Klara Lidén

Visual Artist
Born Stockholm, Sweden, 1979
Lives in Berlin, Germany


Klara Lidén creates videos, sculptures, and architectural interventions and installations. Since receiving her 2009 Grants to Artists award, Lidén created Project 89, a site-specific installation at The Museum of Modern Art (2009)

She also presented Bodies of Society, which included site-specific works and videos, at the New Museum (2012).

Lidén has since had solo shows at Reena Spaulings Fine Art (2010, 2012) and at many venues in Europe, including the Serpentine Gallery, London (2010) and the Moderna Museet, Stockholm (2010). Her work has also since been included in group exhibitions at the Danish and Nordic Pavilions at the 53rd International Art Exhibition of the Venice Biennale (2009), Art Berlin Contemporary (2010), Fundació Antoni Tàpies in Barcelona (2011), Museum of Modern Art Belgrade (2013), and the Hermitage Museum (2014). Lidén's work is now in the collections of The Museum of Modern Art, New York; Moderna Museet, Stockholm; and the Astrup Fearnley Museet for Moderne Kunst, Oslo, Norway; among others.

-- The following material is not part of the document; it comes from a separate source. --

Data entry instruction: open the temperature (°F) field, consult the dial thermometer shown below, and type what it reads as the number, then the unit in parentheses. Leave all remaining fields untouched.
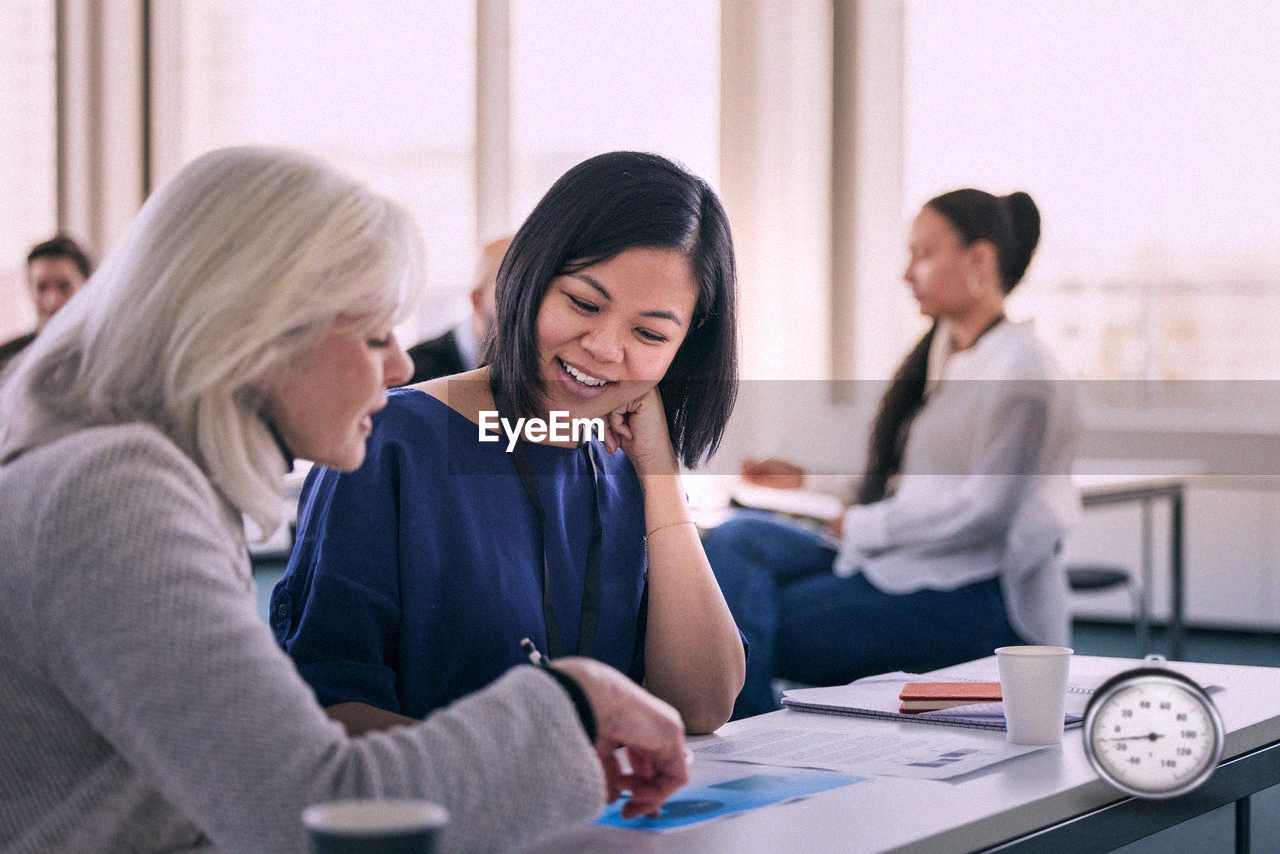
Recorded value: -10 (°F)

Prior to her 2009 FCA grant, Lidén's work was featured in solo presentations at Reena Spaulings Fine Art (2005, 2006, 2008) and in group exhibitions at Art In General (2004), MoMA PS1 (2006), White Columns (2007), and Gagosian Gallery Madison Avenue (2007).

After receiving her 2009 FCA grant, Lidén received a special mention from the jury of the 54th Venice Biennale (2011), a Carnegie Art Award (2012), and the Prize for Sculpture Moderna Museet (2013). Prior to her 2009 FCA award, Lidén held a residency with the International Artists Studio Program in Stockholm (2008).

Lidén attended the School of Architecture at the Royal School of Technology from 2000 to 2004 and University College of Arts Crafts and Design, Konstfack from 2004 to 2007, both in Stockholm.

Artist Statement

Part of me is this poor architect dealing with the problem of existing structures in the city, part of me is this amateur dancer or performer who wants to return ideas of rhythm to the activity of building, or of re-appropriating the built environment. Building is also un-building, recycling or improvising new uses for what's already been set up in places like New York, Berlin or Stockholm, whether in a museum or in my own apartment, and the question of re-appropriating privatized, urban space always somehow begins with the body, its ways of moving and the temporalities it engages when it goes to work or opens up spaces of non-work in work. There is an idea of play that prefers not to decide what is and what isn't work, what is and what isn't useful in the activity of building. Use, most of the time, means diverting materials or spaces from their prescribed functions, inventing ways of making these things improper again. Aside from my interventions in galleries and museums, I have done things like set up a year-long, free postal service in Stockholm, built an underground house on city property in Berlin, removed advertisements from downtown areas, made music with my house keys, and moon-walked around Lower Manhattan.